=== Records to process ===

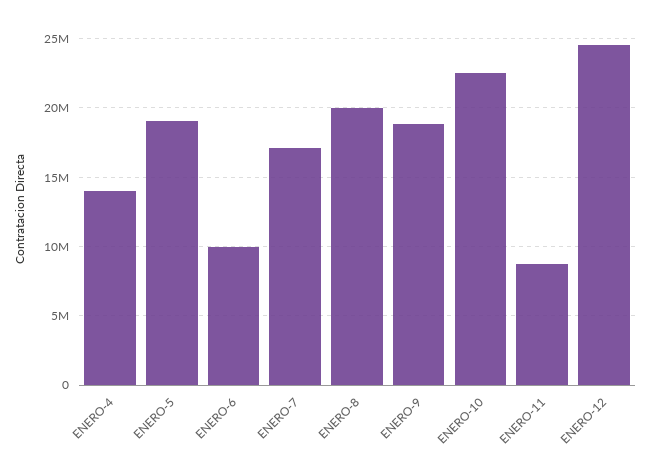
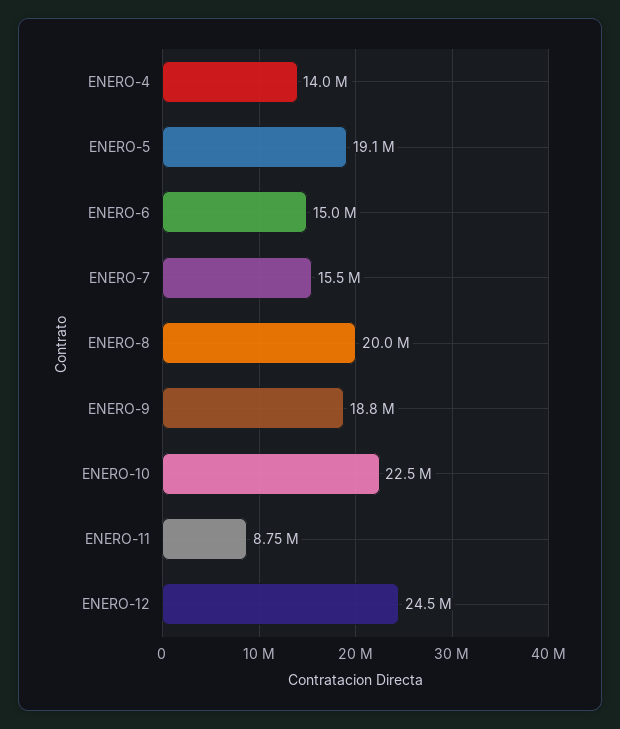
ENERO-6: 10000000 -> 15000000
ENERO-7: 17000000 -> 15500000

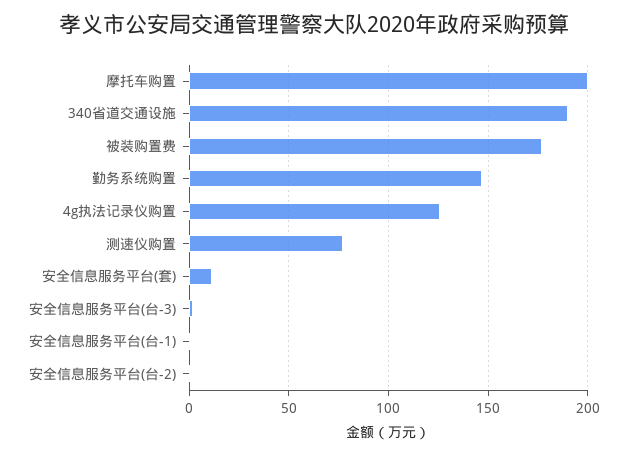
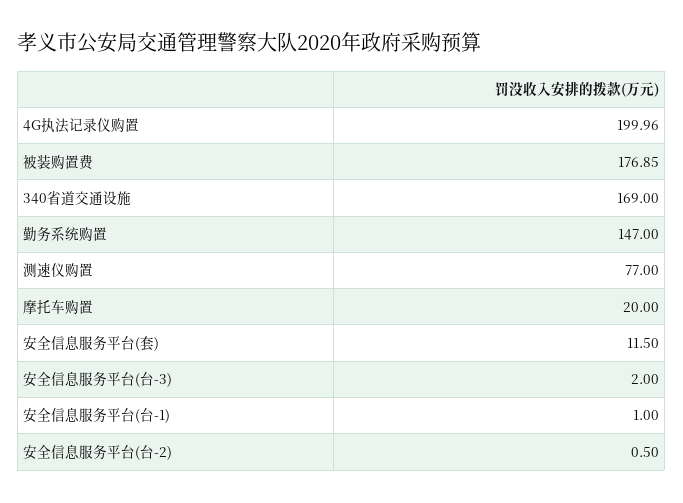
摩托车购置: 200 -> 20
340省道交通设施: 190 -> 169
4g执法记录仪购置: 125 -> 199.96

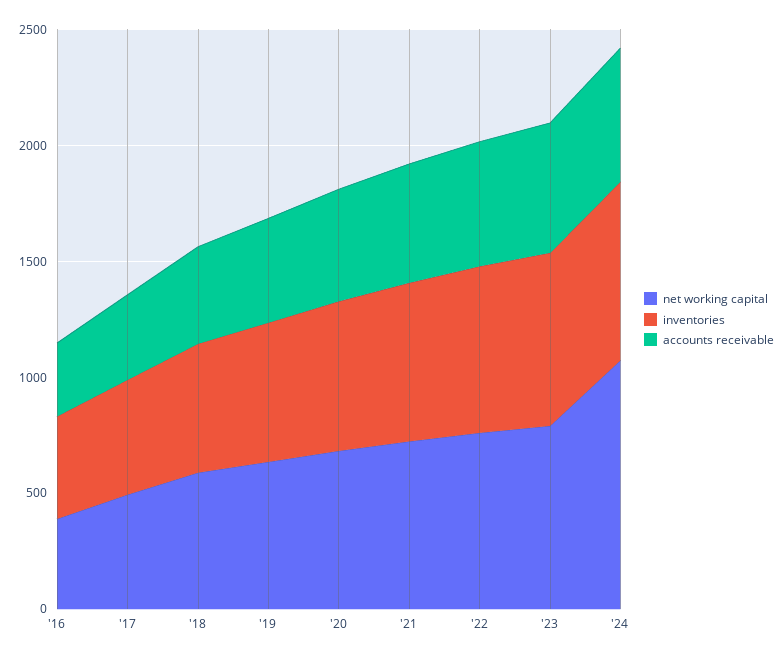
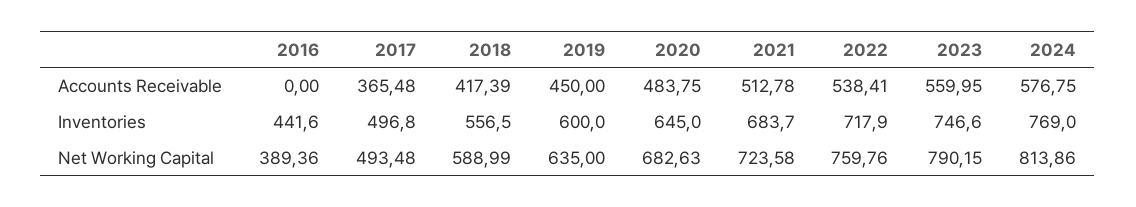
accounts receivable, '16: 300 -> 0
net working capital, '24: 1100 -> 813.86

===
=== Records to process ===

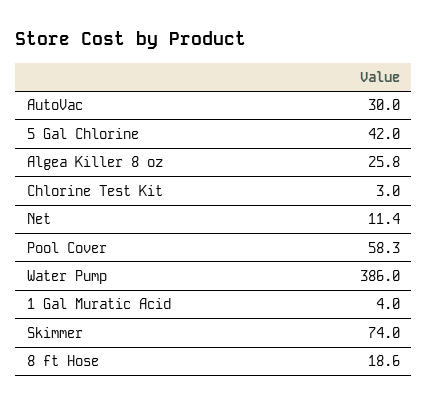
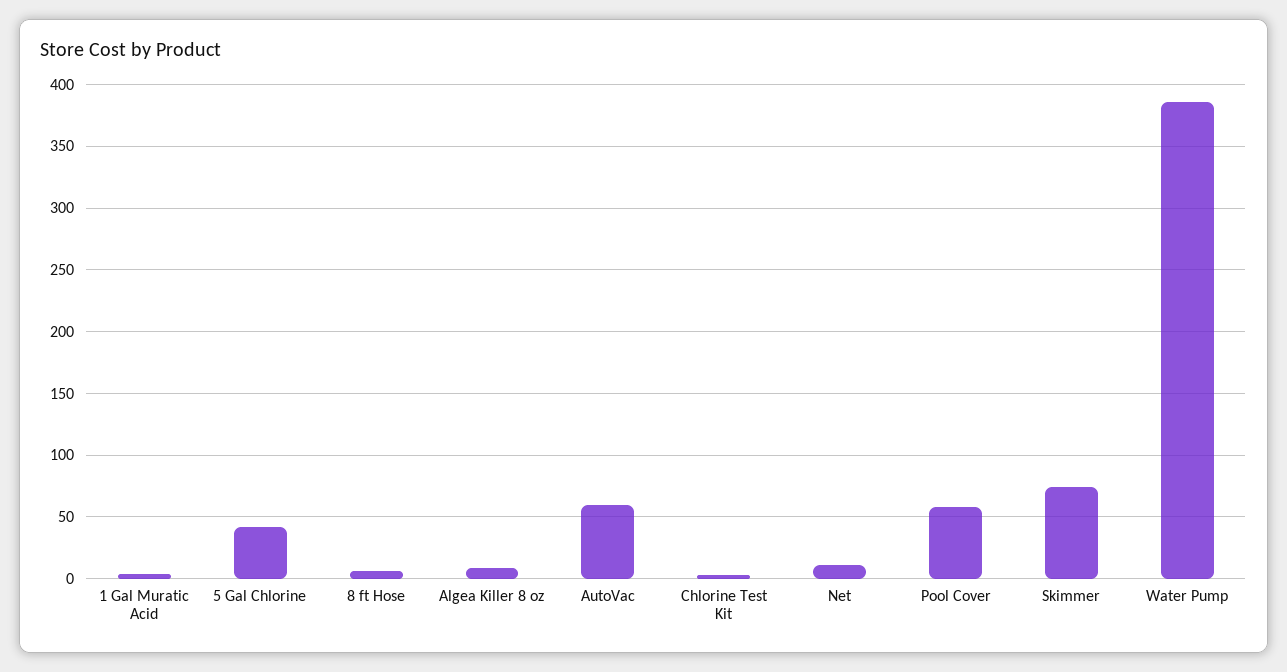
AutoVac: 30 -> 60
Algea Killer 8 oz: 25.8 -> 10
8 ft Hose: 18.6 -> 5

===

Go line by line through the data and copy any that contain "ENERO".

**Output of the task:**
ENERO-6: 10000000 -> 15000000
ENERO-7: 17000000 -> 15500000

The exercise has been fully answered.